- Given text:
--- START ---

Sparkify Databases Project

Objective

Sparkify is a music streaming startup. As a startup, Sparkify would handle huge data as they grow up to. If Sparkify still using conventional method like store the data in JSON format, it would be a problem one day. In spite of to handle big data, Sparkify should analyze their data to make decision to speed up their business. With two goals, Sparkify should store their data into tabular format using PostgreSQL. In this project, there are two programs could be used to create tables and run an ETL process automatically.

There are three tables i.e. song table, user table, artist table, time table, and songplay table

Database Schema

Song table

Table that store song information

Columns schema:

  • song_id varchar
  • title varchar
  • artist_id varchar
  • year int
  • duration float

User table

Table that store user information

Columns schema:

  • user_id int
  • first_name varchar
  • last_name varchar
  • gender varchar
  • level varchar

Artist table

Table that store artist of particular song information

Columns schema

  • artist_id varchar
  • name varchar
  • location text
  • latitude float
  • longitude float

Time table

Table that store timestamp of the streamed song from user

Columns schema:

  • start_time bigint
  • hour int
  • day int
  • week int
  • month int
  • year int
  • weekday int

Songplay table

Table result of join another table. This table is for analytical purposes

Columns schema:

  • songplay_id int
  • start_time bigint
  • user_id int
  • level varchar
  • song_id varchar
  • artist_id varchar
  • session_id int
  • location text
  • user_agent text

ETL Pipeline

The pipelines of this project are:

  1. Transform song, artist, and user data from JSON format into tabular format
  2. Load song, artist, and user table to Postgre database
  3. Transform log data into time table and load to Postgre database
  4. Transform log data into songplay table and joining with song, artist, and user table
  5. Load songplay table to Postgre

How to install database

python create_tables.py

How to run ETL process

python etl.py

--- END ---

- Data records:
--- START ---

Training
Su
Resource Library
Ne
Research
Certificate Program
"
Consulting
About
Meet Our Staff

--- END ---
--- START ---

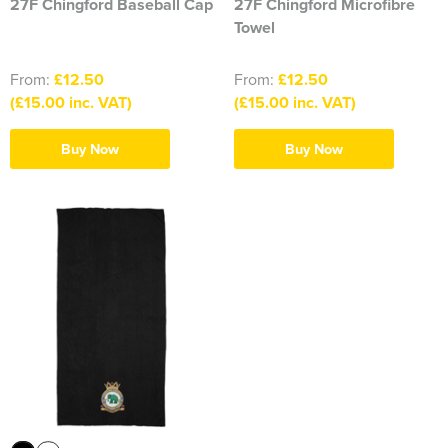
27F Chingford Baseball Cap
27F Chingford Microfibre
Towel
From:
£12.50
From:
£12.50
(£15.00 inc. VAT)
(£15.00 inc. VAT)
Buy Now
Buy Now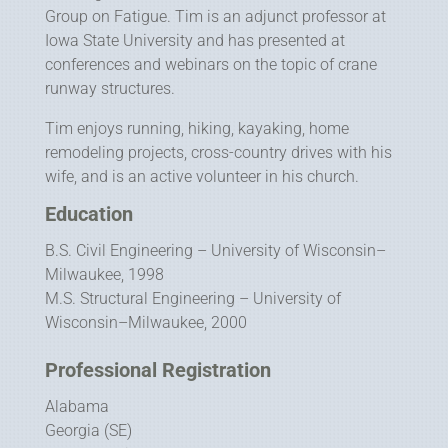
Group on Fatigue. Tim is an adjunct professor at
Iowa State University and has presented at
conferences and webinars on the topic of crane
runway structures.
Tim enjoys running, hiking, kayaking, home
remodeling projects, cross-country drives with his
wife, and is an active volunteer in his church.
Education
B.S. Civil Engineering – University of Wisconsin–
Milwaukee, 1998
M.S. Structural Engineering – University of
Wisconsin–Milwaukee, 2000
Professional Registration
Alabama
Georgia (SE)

--- END ---

- Your assignment: Write out the passage of the Sparkify project text above that begins with "Sparkify Databases Project" and ends after "ETL process automatically.", keeping every word and mark the same.

- Answer to the problem:
Sparkify Databases Project

Objective

Sparkify is a music streaming startup. As a startup, Sparkify would handle huge data as they grow up to. If Sparkify still using conventional method like store the data in JSON format, it would be a problem one day. In spite of to handle big data, Sparkify should analyze their data to make decision to speed up their business. With two goals, Sparkify should store their data into tabular format using PostgreSQL. In this project, there are two programs could be used to create tables and run an ETL process automatically.